Our opponents are dreadfully exercised for fear the vote will unsex women. They say we are too delicate—women are such “fragile flowers”—yet men get these delicate blossoms to undertake at the lowest possible wages the intolerable toil of the rope-walk. Women make bricks, girls are driven, when not driven to something worse, to being scullions and boarding-house slaves. Women are graciously permitted to sweat in factories and over other people’s washing when they should be caring for their babies. Still others of these fragile flowers work on the roads, make bridges, build houses, and plough the fields to keep alive. Yet a vote in their hands would soil them and destroy their womanliness! . . .

It is alleged that women are already represented by men. When was the choice made? “ If I am told they are virtually represented,” said George William Curtis, “I reply with James Otis that no such phrase as virtual representation is known in law or constitution.” The pronouncement that women are represented by their husbands is entirely inadequate. It is fortunate for those who have husbands to represent them but unfortunate for the great number of unmarried women and widows who may still need representation at the polls. And brothers and fathers may answer the last summons before their women folk, and thus leave a family wholly unrepresented in the machinery of our government.
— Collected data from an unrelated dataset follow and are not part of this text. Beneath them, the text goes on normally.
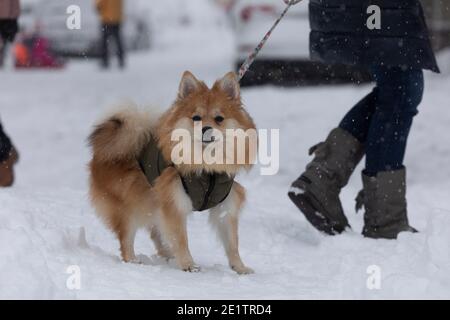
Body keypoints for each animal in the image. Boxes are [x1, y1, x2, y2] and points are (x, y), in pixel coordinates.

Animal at [88, 71, 256, 274]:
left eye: (219, 119)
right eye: (196, 118)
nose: (206, 129)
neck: (206, 168)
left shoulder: (225, 205)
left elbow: (232, 243)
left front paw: (239, 267)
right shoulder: (175, 201)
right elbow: (181, 239)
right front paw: (188, 265)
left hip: (152, 199)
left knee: (156, 232)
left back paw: (167, 254)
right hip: (130, 204)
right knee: (126, 238)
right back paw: (134, 261)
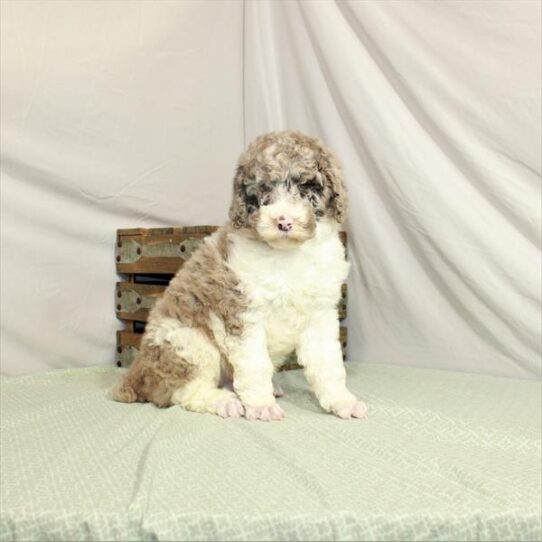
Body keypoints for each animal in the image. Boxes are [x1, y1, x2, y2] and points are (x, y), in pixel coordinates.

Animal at [114, 130, 370, 422]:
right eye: (265, 189)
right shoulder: (242, 313)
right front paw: (261, 406)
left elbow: (329, 364)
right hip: (187, 343)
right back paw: (225, 401)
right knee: (183, 392)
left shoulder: (320, 314)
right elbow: (255, 364)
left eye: (306, 187)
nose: (284, 222)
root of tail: (137, 371)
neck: (288, 255)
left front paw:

The American colonies were said to be represented in the British Parliament but the colonies were not content with such representation. “Neither are women contented to be represented by men,” says James Freeman Clarke. What can be more to the point than the old defense of republics, “Taxation without representation is tyranny?” . . .

A frequent argument against woman suffrage is that since women can not become soldiers, they ought not to vote: in other words, that behind every vote there must stand a bullet ready to defend it.

Always some woman risks her life whenever a soldier is born into the world. “For years,” describes Lucy Stone, “she does picket duty by his cradle. Later on, she is his quartermaster and gathers his rations. And when that boy grows to be a man, shall he say to his mother, ‘If you want to vote, you must first go and kill somebody?' That is a coward’s argument.”


There are many arguments against woman suffrage, but no reasons. The more we interrogate common sense, the less reason we find for excluding women from political existence.

Let us then exclaim with Abraham Lincoln. “Let us have faith that right makes might, and in that faith let us to the end dare to do our duties as we understand them.”